Two of my biggest concerns about this Blu-ray were that there wouldn’t be enough segments featured, and that only the main eventers (Austin, Rock, Taker, Kane, Mankind, HHH) would be heavily represented. Both of these fears were well laid to rest. A lot of different talent is featured throughout the segments and matches, but enough emphasis is given to the main eventers to show their importance. We also got a decent number of segments, although I would have preferred more.

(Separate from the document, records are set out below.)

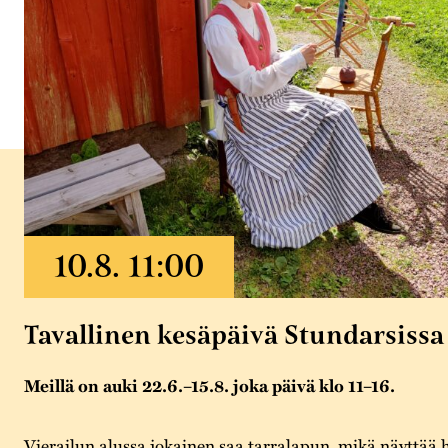
Tavallinen kesäpäivä Stundarsissa
Meillä on auki 22.6.–15.8. joka päivä klo 11–16.
Vierailun alussa jokainen saa tarralapun, mikä näyttää 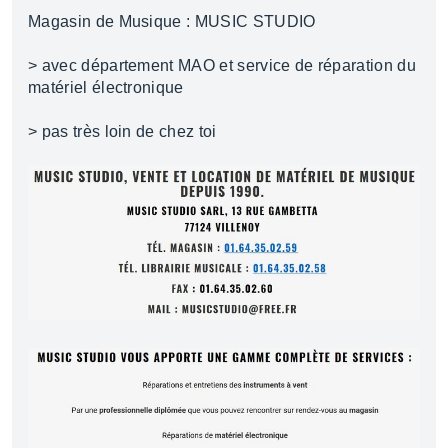
Magasin de Musique : MUSIC STUDIO
> avec département MAO et service de réparation du
matériel électronique
> pas très loin de chez toi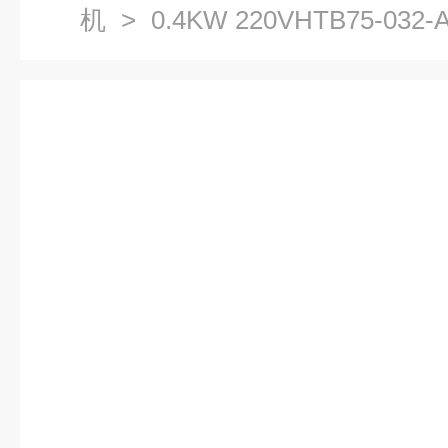
机
> 0.4KW 220VHTB75-032-AC生物发酵配套用中压
风机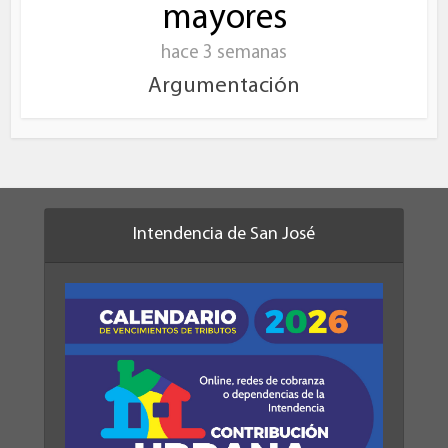
mayores
hace 3 semanas
Argumentación
Intendencia de San José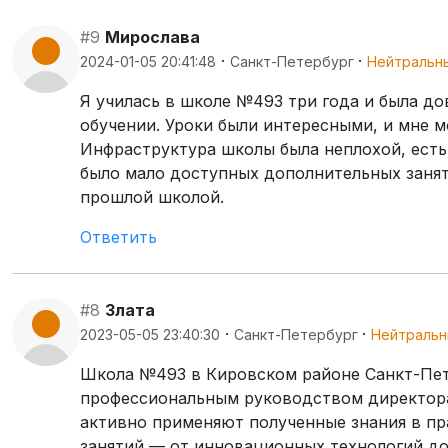
#9
Мирослава
·
·
2024-01-05 20:41:48
Санкт-Петербург
Нейтральн
Я училась в школе №493 три года и была до
обучении. Уроки были интересными, и мне 
Инфраструктура школы была неплохой, есть
было мало доступных дополнительных заняти
прошлой школой.
Ответить
#8
Злата
·
·
2023-05-05 23:40:30
Санкт-Петербург
Нейтральн
Школа №493 в Кировском районе Санкт-Петер
профессиональным руководством директора
активно применяют полученные знания в пр
занятий — от инновационных технологий д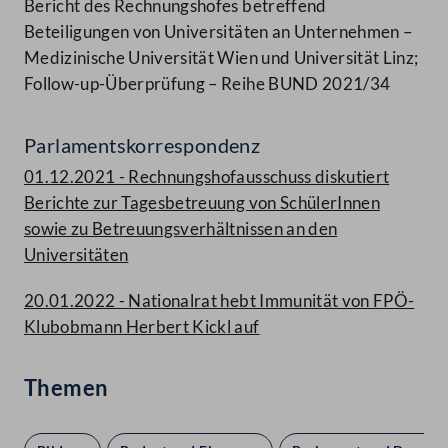
Bericht des Rechnungshofes betreffend
Beteiligungen von Universitäten an Unternehmen –
Medizinische Universität Wien und Universität Linz;
Follow-up-Überprüfung – Reihe BUND 2021/34
Parlamentskorrespondenz
01.12.2021 - Rechnungshofausschuss diskutiert
Berichte zur Tagesbetreuung von SchülerInnen
sowie zu Betreuungsverhältnissen an den
Universitäten
20.01.2022 - Nationalrat hebt Immunität von FPÖ-
Klubobmann Herbert Kickl auf
Themen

The matches that are represented here are generally pretty good (although there aren’t too many classics), but more importantly, they all are great representations of what made the Attitude Era unique. This is what is most important about this particular Blu-ray, so I can’t complain that not all of the matches are in-ring classics. I also appreciated that a lot of the matches on the set came from Raw and SmackDown, because I feel that what is best remembered about the Attitude Era is how great the TV shows were, rather than the Pay Per Views. I did feel that the choice to “end” the Attitude Era at the end of the year 2000 felt a bit arbitrary. Wrestlemania X-Seven, the name change from WWF to WWE, and the Invasion angle felt like more natural endings to this era.
My biggest problem with the Blu-ray wasn’t the documentary itself, but just the fact that it existed period. I would have preferred another hour of segments and matches over having the documentary, and it seems like this was the initial intention when making the DVD/Blu-ray. Again, the documentary isn’t bad, and I probably will revisit it down the line, it just doesn’t feel necessary. The reason to pick up this set (on DVD or Blu-ray) is because of the matches and segments. The Blu-ray exclusives do make that particular version worth the extra money, namely because of the hidden gems you get to see amongst that content. If you couldn’t already tell, this Blu-ray comes with a pretty high recommendation, and although it probably won’t be in my Top 3 DVD/Blu-ray releases of the year, it’s pretty damn close, and just may crack that list.